Scores are divided by the total number of characters decoded, and the best score is chosen. If you’re wondering where these point values came from, I made them up! They’re probably not optimal yet.

The algorithm has other weaknesses. Plywood doesn’t yet know how to decode arbitrary 8-bit decodings. Currently, it interprets every 8-bit text file that isn’t UTF-8 as Windows-1252. It also doesn’t support Shift JIS at this time. The good news is that Plywood is an open source project on GitHub, which means that improvements can published as soon as they’re developed.

The Test Suite

In Plywood’s GitHub repository, you’ll find a folder that contains 50 different text files using a variety of formats. All of these files are identified and loaded correctly using FileSystem::openTextForReadAutodetect().

A lot of modern text editors perform automatic format detection, just like Plywood. Out of curiosity, I tried opening this set of text files in a few editors:

  • Notepad++ correctly detected the format of 38 out of 50 files. It fails on all UTF-16 files that are missing a BOM except for little-endian files that mostly consist of ASCII characters.
  • Sublime Text correctly detected the format of 42 files. When text consists mostly of ASCII, it guesses correctly no matter what the encoding.
  • Visual Studio Code correctly detected the format of 40 files. It’s like Sublime Text, but fails on Windows-1252 files containing accented characters.
  • And perhaps most impressively, Windows Notepad correctly detected the format of a whopping 42 files! It guesses correctly on all little-endian UTF-16 files without BOMs, but fails on all big-endian UTF-16 files without BOMs.
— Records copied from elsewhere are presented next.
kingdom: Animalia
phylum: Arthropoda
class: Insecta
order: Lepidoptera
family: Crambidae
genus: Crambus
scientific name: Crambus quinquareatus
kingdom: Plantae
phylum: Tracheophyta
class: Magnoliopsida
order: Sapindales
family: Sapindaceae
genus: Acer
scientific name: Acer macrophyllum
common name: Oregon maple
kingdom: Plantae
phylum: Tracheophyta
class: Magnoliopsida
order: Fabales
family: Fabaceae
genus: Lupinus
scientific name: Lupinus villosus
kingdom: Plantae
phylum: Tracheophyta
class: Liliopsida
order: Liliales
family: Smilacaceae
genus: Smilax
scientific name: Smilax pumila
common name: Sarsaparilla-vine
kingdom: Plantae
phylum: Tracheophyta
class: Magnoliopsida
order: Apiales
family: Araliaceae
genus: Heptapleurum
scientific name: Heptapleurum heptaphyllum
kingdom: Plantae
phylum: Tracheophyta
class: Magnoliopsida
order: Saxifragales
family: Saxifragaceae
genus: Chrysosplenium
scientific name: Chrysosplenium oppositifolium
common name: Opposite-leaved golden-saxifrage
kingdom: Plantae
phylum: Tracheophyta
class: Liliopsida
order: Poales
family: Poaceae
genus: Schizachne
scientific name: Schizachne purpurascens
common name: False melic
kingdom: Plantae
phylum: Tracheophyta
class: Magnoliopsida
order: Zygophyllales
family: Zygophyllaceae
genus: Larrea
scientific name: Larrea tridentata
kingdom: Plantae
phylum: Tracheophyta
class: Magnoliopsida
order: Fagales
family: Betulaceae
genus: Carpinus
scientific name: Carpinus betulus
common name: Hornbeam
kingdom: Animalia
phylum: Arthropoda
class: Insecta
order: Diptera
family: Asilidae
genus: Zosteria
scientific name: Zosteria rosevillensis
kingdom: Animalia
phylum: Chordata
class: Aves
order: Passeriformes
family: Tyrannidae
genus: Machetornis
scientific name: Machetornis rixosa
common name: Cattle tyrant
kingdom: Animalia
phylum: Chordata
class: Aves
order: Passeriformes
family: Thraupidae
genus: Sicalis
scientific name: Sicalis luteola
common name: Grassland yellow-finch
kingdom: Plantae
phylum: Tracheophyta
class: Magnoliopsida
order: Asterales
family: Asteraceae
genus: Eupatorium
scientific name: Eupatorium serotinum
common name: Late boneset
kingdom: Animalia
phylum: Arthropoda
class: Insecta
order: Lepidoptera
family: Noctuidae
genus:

Admittedly, this wasn’t a fair contest, since the entire test suite is hand-made for Plywood. And most of the time, when an editor failed, it was on a UTF-16 file that was missing a BOM, which seems to be a rare format – none of the editors allows you to save such a file.

It’s worth mentioning that these text editors were the inspiration for Plywood’s autodetection strategy in the first place. Working with Unicode has always been difficult in C++ – the situation is bad enough the standard C++ committee recently formed a study group dedicated to improving it. Meanwhile, I’ve always wondered: Why can’t loading text in C++ be as simple as it is in a modern text editor?

If you’d like to improve Plywood in any of the ways mentioned in this post, feel free to get involved on GitHub or in the Discord server. And if you only need the source code that detects text encodings, but don’t want to adopt Plywood itself, I get it! Feel free to copy the source code however you see fit – everything is MIT licensed.